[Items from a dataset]
####
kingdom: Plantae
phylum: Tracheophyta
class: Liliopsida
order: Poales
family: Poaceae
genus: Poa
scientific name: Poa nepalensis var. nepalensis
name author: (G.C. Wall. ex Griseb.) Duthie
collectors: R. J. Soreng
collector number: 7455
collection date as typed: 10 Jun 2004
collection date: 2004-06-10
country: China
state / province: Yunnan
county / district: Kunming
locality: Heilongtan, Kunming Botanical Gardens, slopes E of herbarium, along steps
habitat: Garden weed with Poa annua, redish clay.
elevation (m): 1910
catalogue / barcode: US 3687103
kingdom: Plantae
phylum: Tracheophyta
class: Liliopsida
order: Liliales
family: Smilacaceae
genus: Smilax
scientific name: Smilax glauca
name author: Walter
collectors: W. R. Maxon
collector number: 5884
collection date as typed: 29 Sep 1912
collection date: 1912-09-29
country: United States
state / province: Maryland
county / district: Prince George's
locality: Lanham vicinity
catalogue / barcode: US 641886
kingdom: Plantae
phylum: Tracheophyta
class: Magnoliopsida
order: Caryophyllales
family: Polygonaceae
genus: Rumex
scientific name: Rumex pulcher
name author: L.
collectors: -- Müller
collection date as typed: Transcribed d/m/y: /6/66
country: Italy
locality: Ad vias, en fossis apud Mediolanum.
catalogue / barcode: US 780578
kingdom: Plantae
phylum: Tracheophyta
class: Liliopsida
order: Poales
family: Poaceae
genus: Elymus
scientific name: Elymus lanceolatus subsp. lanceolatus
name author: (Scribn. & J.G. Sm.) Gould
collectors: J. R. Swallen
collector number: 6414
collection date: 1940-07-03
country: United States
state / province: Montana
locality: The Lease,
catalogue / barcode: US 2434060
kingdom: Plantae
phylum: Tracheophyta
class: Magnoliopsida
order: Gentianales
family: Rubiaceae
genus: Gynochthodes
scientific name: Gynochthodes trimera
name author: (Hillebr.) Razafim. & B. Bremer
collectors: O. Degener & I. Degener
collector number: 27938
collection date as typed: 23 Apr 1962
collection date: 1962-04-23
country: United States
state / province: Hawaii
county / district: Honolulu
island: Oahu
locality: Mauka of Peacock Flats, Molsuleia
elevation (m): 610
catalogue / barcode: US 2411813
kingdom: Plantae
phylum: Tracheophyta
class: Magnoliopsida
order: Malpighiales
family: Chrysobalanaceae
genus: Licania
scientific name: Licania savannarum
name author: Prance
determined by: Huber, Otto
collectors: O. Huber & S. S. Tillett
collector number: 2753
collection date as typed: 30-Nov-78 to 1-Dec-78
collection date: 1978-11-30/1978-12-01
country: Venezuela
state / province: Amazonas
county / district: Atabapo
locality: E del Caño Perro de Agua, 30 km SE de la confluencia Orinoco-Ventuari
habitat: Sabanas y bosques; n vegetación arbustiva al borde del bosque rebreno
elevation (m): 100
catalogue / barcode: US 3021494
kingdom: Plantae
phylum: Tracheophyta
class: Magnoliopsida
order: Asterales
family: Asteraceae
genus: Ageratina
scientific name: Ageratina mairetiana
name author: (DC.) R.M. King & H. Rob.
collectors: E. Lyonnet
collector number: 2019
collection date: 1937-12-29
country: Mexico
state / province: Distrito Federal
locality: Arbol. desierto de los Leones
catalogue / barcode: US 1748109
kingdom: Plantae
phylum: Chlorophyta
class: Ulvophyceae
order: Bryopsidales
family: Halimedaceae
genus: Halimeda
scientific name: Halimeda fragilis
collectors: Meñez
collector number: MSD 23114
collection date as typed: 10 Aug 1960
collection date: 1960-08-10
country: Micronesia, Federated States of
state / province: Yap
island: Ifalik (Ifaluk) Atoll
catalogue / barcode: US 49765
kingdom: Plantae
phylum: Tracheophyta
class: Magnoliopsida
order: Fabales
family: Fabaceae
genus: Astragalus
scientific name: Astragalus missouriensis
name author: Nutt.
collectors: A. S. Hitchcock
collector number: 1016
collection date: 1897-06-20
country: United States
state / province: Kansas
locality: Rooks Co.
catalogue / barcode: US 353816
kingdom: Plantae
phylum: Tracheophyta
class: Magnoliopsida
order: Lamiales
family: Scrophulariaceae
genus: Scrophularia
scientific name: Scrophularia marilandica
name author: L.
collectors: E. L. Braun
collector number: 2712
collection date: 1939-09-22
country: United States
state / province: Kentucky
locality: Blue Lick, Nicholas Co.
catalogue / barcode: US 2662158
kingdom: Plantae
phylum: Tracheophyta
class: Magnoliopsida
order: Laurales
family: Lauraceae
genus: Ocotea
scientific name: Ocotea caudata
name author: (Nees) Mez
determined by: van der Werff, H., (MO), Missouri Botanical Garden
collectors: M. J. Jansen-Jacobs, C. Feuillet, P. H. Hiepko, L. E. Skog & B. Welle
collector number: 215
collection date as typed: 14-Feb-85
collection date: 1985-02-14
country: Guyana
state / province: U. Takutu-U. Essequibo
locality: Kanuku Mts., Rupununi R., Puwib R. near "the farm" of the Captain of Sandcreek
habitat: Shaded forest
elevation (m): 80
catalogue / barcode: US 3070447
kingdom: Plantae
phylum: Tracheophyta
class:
####
Problem description -
Copy the lines from the very first one through the line with "state / province: Yunnan", putting "collected by" in place of "collectors" and keeping everything else the same.

Response below -
kingdom: Plantae
phylum: Tracheophyta
class: Liliopsida
order: Poales
family: Poaceae
genus: Poa
scientific name: Poa nepalensis var. nepalensis
name author: (G.C. Wall. ex Griseb.) Duthie
collected by: R. J. Soreng
collector number: 7455
collection date as typed: 10 Jun 2004
collection date: 2004-06-10
country: China
state / province: Yunnan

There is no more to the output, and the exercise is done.